Cette souffrance de Fatou Kiné Seck, d’autres femmes la vivent au quotidien, mais tentent malgré tout de sauver leurs ménages pour ne pas perturber leur progéniture.
Le regard de la société
Amadou Aly Diallo est étudiant en deuxième année en communication. Il estime que le mariage caché peut être considéré comme une faiblesse chez les personnes qui le pratiquent. «Toute union entre deux personnes doit être célébrée pour que les autres prétendants de la fille puissent savoir qu’elle est maintenant liée à une autre personne. D’autre part, je pense qu’un homme responsable doit avoir le courage de dire la vérité à sa famille, surtout à sa femme», tranche Amadou Aly Diallo. Aminata Bodian est âgée de 28 ans. Elle n’est pas loin d’accabler ses sœurs. Parce que, selon elle, à force de vouloir les retenir, leurs maris finissent par se marier en cachette. «Il est difficile de canaliser les hommes surtout quand ils ont leur propre véhicule. Ils peuvent se marier, passer des demi-journées avec leur nouvelle femme à votre insu, ou pire organiser un voyage pour passer des nuits de noces avec leur épouse cachée», justifie-t-elle.
TROIS QUESTIONS A…
BABACAR NGOM, IMAM A THIAROYE AZUR
Toute personne est libre de se remarier
WalfQuotidien : Le mariage caché commence à prendre de l’ampleur au Sénégal. Qu’est-ce qui explique ce phénomène ?
Imam Babacar NGOM : Il est difficile d’y répondre. Parce qu'au Sénégal, chacun interprète la religion comme il le sent. Mais, il y a des préalables à respecter vis-à-vis des femmes, car elles doivent être traitées de la même façon.
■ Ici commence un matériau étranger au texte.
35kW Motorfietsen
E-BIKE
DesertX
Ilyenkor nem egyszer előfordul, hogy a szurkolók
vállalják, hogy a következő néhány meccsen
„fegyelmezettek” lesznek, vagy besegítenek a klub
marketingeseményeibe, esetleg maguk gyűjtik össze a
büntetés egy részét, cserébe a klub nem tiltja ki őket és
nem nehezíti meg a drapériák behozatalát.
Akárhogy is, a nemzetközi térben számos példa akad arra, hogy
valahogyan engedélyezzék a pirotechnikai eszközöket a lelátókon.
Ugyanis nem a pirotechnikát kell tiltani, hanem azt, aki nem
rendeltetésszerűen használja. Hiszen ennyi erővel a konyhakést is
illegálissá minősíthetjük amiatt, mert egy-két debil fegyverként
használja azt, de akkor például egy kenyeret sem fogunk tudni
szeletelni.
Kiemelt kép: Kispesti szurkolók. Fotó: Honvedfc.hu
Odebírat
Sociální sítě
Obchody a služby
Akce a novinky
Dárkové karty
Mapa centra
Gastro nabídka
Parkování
Si Dieu permet à l’homme qui en a les moyens de marier jusqu’à quatre épouses, pourquoi faire les choses secrètement ? Pour moi, c’est un signe de faiblesse, un manque de foi car ce que tu ne caches pas à Dieu, tu ne dois pas le cacher aux humains. C’est quand on délaisse les paroles de Dieu pour signer avec les lois de la vie à la mairie, on est obligé de se marier en cachette.
Cette forme d’union secrète est-elle reconnue par l’Islam ?
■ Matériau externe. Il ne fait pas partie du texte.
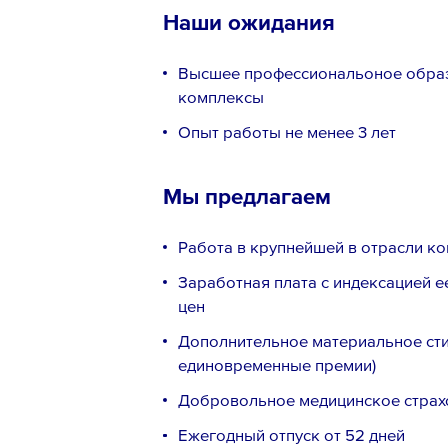
Наши ожидания
Высшее профессиональоное образ
комплексы
Опыт работы не менее 3 лет
Мы предлагаем
Работа в крупнейшей в отрасли к
Заработная плата с индексацией е
цен
Дополнительное материальное сти
единовременные премии)
Добровольное медицинское страх
Ежегодный отпуск от 52 дней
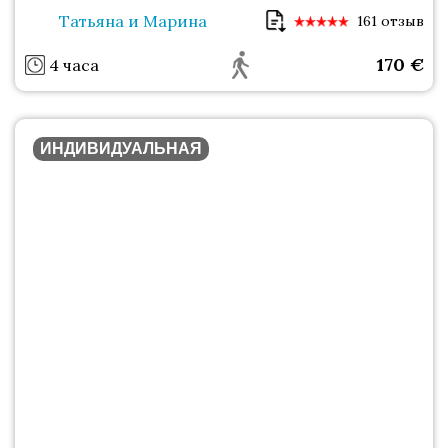
Татьяна и Марина
161 отзыв
170
€
4 часа
ИНДИВИДУАЛЬНАЯ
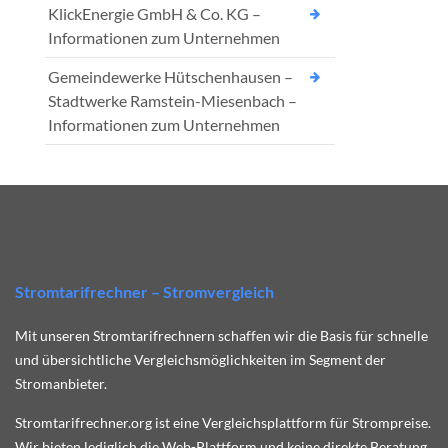
KlickEnergie GmbH & Co. KG –
Informationen zum Unternehmen
Gemeindewerke Hütschenhausen –
Stadtwerke Ramstein-Miesenbach –
Informationen zum Unternehmen
Stromtarifrechner – Stromvergleich
Mit unseren Stromtarifrechnern schaffen wir die Basis für schnelle
und übersichtliche Vergleichsmöglichkeiten im Segment der
Stromanbieter.
Stromtarifrechner.org ist eine Vergleichsplattform für Strompreise.
Wir bieten lediglich die Web-Plattform und keine direkte Beratung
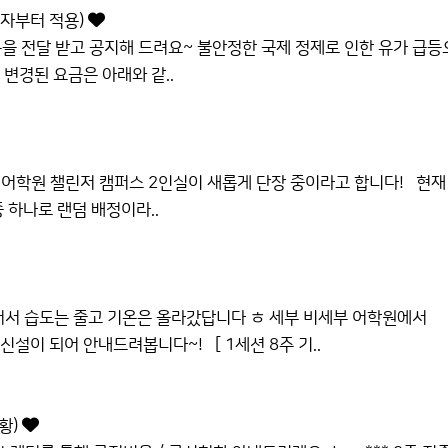
연수자부터 적용)
을 전달 받고 공지해 드려요~ 불안정한 국제 정제로 인한 유가 급등
변경된 요금은 아래와 같..
 어학원 챌린저 캠퍼스 2인실이 새롭게 단장 중이라고 합니다! 현재
 하나로 랜덤 배정이라..
서 습도는 줄고 기온은 올라갔답니다 ㅎ 세부 비세부 어학원에서
설이 되어 안내드려봅니다~! [ 1세션 8주 기..
현황)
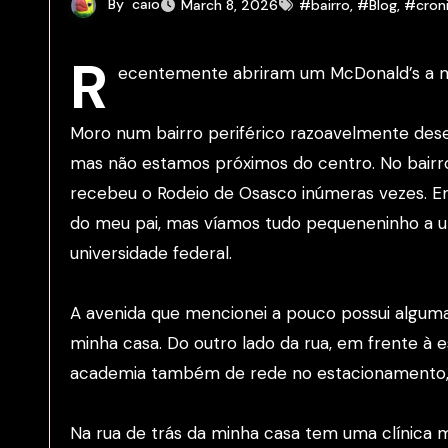
By
caio
March 8, 2026
#bairro
,
#Blog
,
#cron
R
ecentemente abriram um McDonald’s a m
Moro num bairro periférico razoavelmente desen
mas não estamos próximos do centro. No bairro
recebeu o Rodeio de Osasco inúmeras vezes. Em
do meu pai, mas víamos tudo pequeneninho a un
universidade federal.
A avenida que mencionei a pouco possui alguma
minha casa. Do outro lado da rua, em frente 
academia também de rede no estacionamento, 
Na rua de trás da minha casa tem uma clínica 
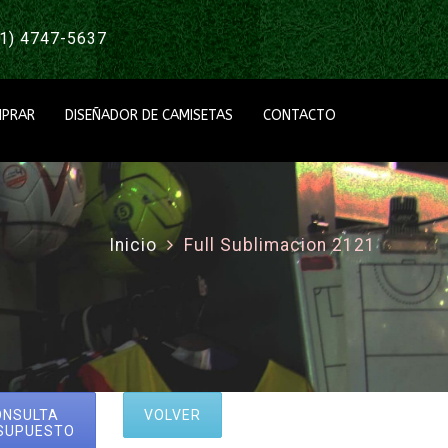
1) 4747-5637
PRAR
DISEÑADOR DE CAMISETAS
CONTACTO
Inicio
Full Sublimacion 2121
ONSULTA
VOLVER
SUPUESTO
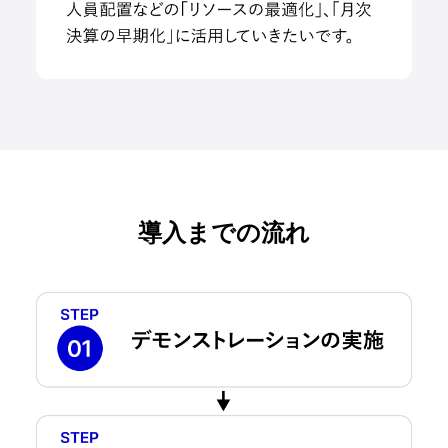
導入までの流れ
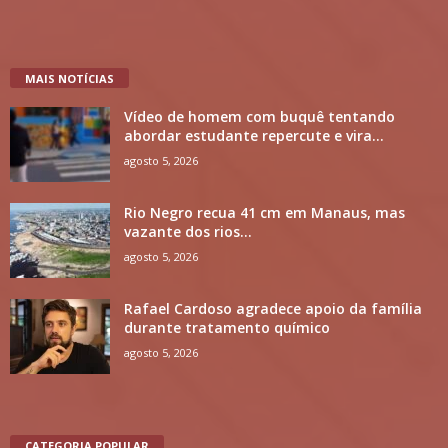
MAIS NOTÍCIAS
Vídeo de homem com buquê tentando
abordar estudante repercute e vira...
agosto 5, 2026
Rio Negro recua 41 cm em Manaus, mas
vazante dos rios...
agosto 5, 2026
Rafael Cardoso agradece apoio da família
durante tratamento químico
agosto 5, 2026
CATEGORIA POPULAR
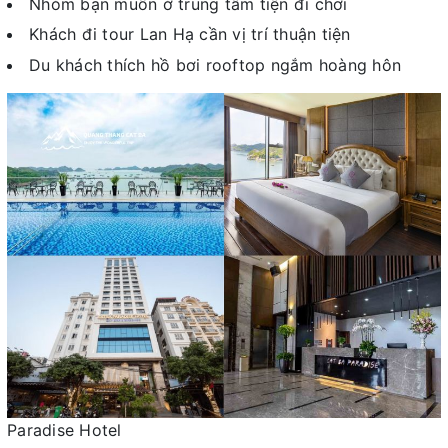
Nhóm bạn muốn ở trung tâm tiện đi chơi
Khách đi tour Lan Hạ cần vị trí thuận tiện
Du khách thích hồ bơi rooftop ngắm hoàng hôn
Paradise Hotel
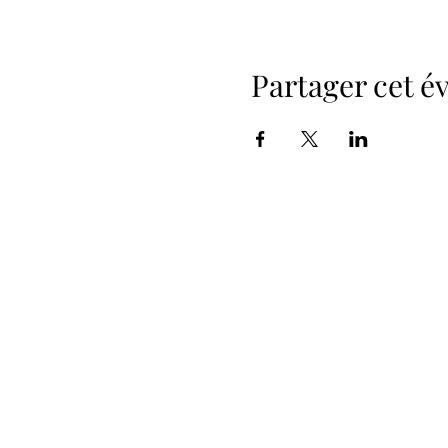
Partager cet 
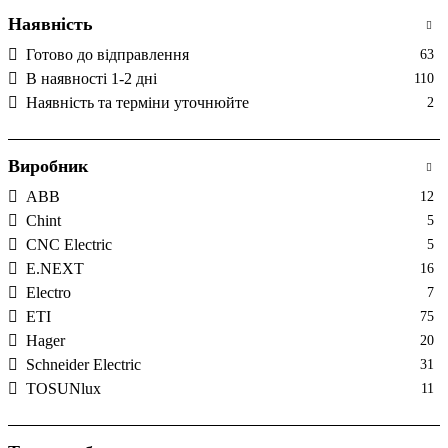
Наявність
Готово до відправлення
63
В наявності 1-2 дні
110
Наявність та терміни уточнюйте
2
Виробник
ABB
12
Chint
5
CNC Electric
5
E.NEXT
16
Electro
7
ETI
75
Hager
20
Schneider Electric
31
TOSUNlux
11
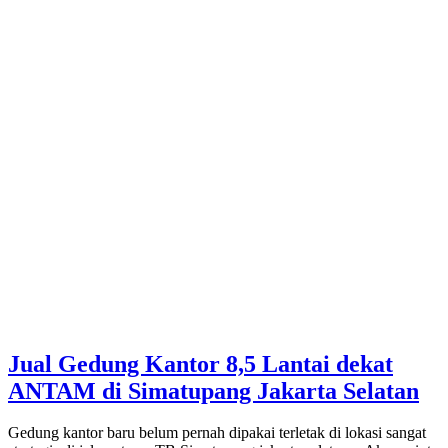
Jual Gedung Kantor 8,5 Lantai dekat
ANTAM di Simatupang Jakarta Selatan
Gedung kantor baru belum pernah dipakai terletak di lokasi sangat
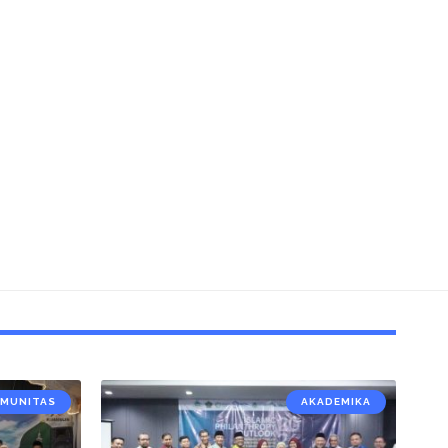
MUNITAS
AKADEMIKA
Oui. Mais, à condition que ces trois préalables soient réunis. D’abord, qu’il y ait des témoins des deux parties. Ensuite, que les parents et les intéressés eux-mêmes soient d’accord. Enfin, que la femme soit dotée. A partir de là, l’islam reconnait le mariage quel que soit le lieu. Et tous les enfants issus de cette union seront des héritiers légaux de l’homme, même si le mari avait signé la monogamie avec sa première épouse.
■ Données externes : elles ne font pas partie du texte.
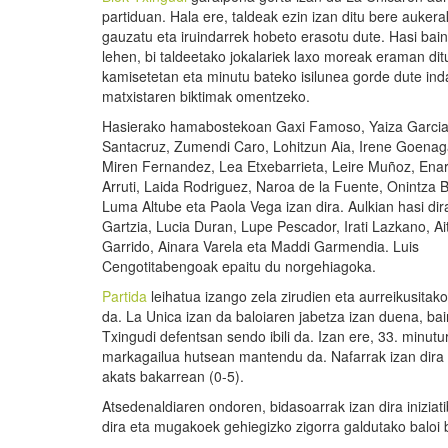
partiduan. Hala ere, taldeak ezin izan ditu bere aukera
gauzatu eta iruindarrek hobeto erasotu dute. Hasi bai
lehen, bi taldeetako jokalariek laxo moreak eraman dit
kamisetetan eta minutu bateko isilunea gorde dute ind
matxistaren biktimak omentzeko.
Hasierako hamabostekoan Gaxi Famoso, Yaiza Garci
Santacruz, Zumendi Caro, Lohitzun Aia, Irene Goenag
Miren Fernandez, Lea Etxebarrieta, Leire Muñoz, Ena
Arruti, Laida Rodriguez, Naroa de la Fuente, Onintza 
Luma Altube eta Paola Vega izan dira. Aulkian hasi dir
Gartzia, Lucia Duran, Lupe Pescador, Irati Lazkano, A
Garrido, Ainara Varela eta Maddi Garmendia. Luis
Cengotitabengoak epaitu du norgehiagoka.
Partida
leihatua izango zela zirudien eta aurreikusitak
da. La Unica izan da baloiaren jabetza izan duena, ba
Txingudi defentsan sendo ibili da. Izan ere, 33. minutu
markagailua hutsean mantendu da. Nafarrak izan dira
akats bakarrean (0-5).
Atsedenaldiaren ondoren, bidasoarrak izan dira inizia
dira eta mugakoek gehiegizko zigorra galdutako baloi 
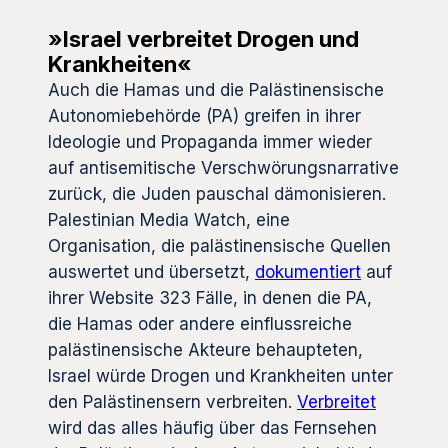
»Israel verbreitet Drogen und
Krankheiten«
Auch die Hamas und die Palästinensische
Autonomiebehörde (PA) greifen in ihrer
Ideologie und Propaganda immer wieder
auf antisemitische Verschwörungsnarrative
zurück, die Juden pauschal dämonisieren.
Palestinian Media Watch, eine
Organisation, die palästinensische Quellen
auswertet und übersetzt,
dokumentiert
auf
ihrer Website 323 Fälle, in denen die PA,
die Hamas oder andere einflussreiche
palästinensische Akteure behaupteten,
Israel würde Drogen und Krankheiten unter
den Palästinensern verbreiten.
Verbreitet
wird das alles häufig über das Fernsehen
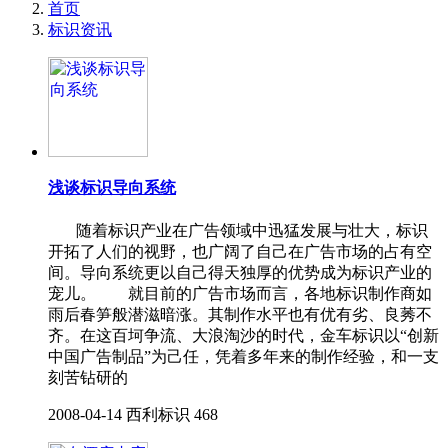
首页
标识资讯
浅谈标识导向系统
随着标识产业在广告领域中迅猛发展与壮大，标识
开拓了人们的视野，也广阔了自己在广告市场的占有空
间。导向系统更以自己得天独厚的优势成为标识产业的
宠儿。 就目前的广告市场而言，各地标识制作商如
雨后春笋般潜滋暗涨。其制作水平也有优有劣、良莠不
齐。在这百坷争流、大浪淘沙的时代，金车标识以“创新
中国广告制品”为己任，凭着多年来的制作经验，和一支
刻苦钻研的
2008-04-14
西利标识
468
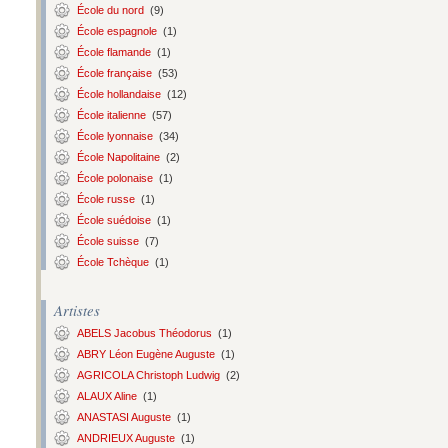
École du nord
(9)
École espagnole
(1)
École flamande
(1)
École française
(53)
École hollandaise
(12)
École italienne
(57)
École lyonnaise
(34)
École Napolitaine
(2)
École polonaise
(1)
École russe
(1)
École suédoise
(1)
École suisse
(7)
École Tchèque
(1)
Artistes
ABELS Jacobus Théodorus
(1)
ABRY Léon Eugène Auguste
(1)
AGRICOLA Christoph Ludwig
(2)
ALAUX Aline
(1)
ANASTASI Auguste
(1)
ANDRIEUX Auguste
(1)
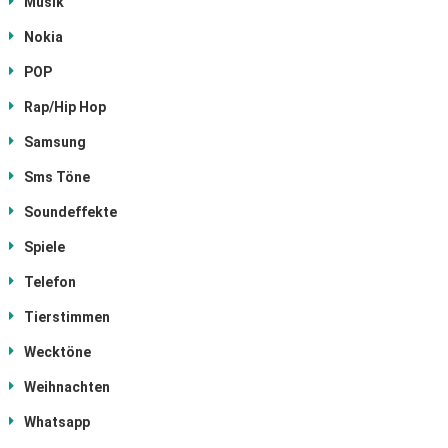
Musik
Nokia
POP
Rap/Hip Hop
Samsung
Sms Töne
Soundeffekte
Spiele
Telefon
Tierstimmen
Wecktöne
Weihnachten
Whatsapp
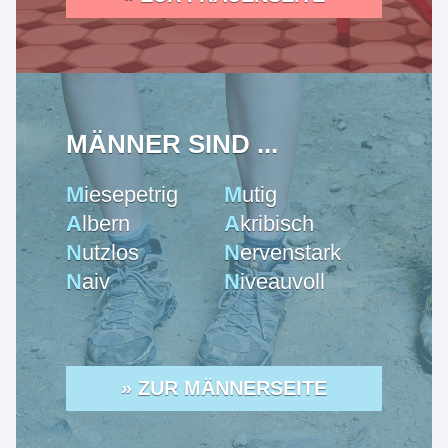
MÄNNER SIND ...
M
iesepetrig
M
utig
A
lbern
A
kribisch
N
utzlos
N
ervenstark
N
aiv
N
iveauvoll
» ZUR MÄNNERSEITE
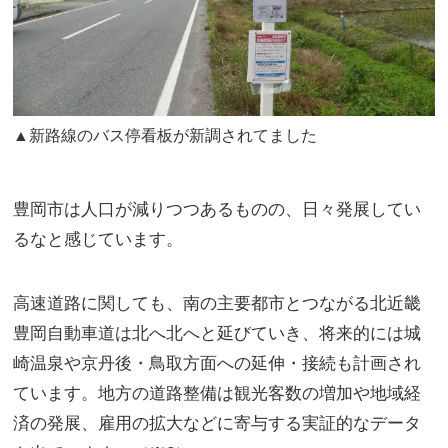
▲新路線のバス停看板が新調されてました
豊岡市は人口が減りつつあるものの、日々発展してい
るなと感じています。
高速道路に関しても、南の主要都市とつながる北近畿
豊岡自動車道は北へ北へと延びていき、将来的には城
崎温泉や京丹後・鳥取方面への延伸・接続も計画され
ています。地方の道路整備は観光客数の増加や地域経
済の発展、雇用の拡大などに寄与する実証的なデータ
Quel conseil donnez-vous aux hommes ?
Chaque personne est libre de se remarier si elle a les moyens de respecter les obligations imposées par l’Islam. Mais, il faut penser au futur, à la confusion que vous pouvez semer dans votre famille, au respect et à l’amour qui pourraient se transformer en haine. Si un homme veut se marier sans dire la vérité à sa famille, mieux vaut ne pas le faire. Parce que si on le fait, on se rend chez sa femme comme si on allait voir sa copine.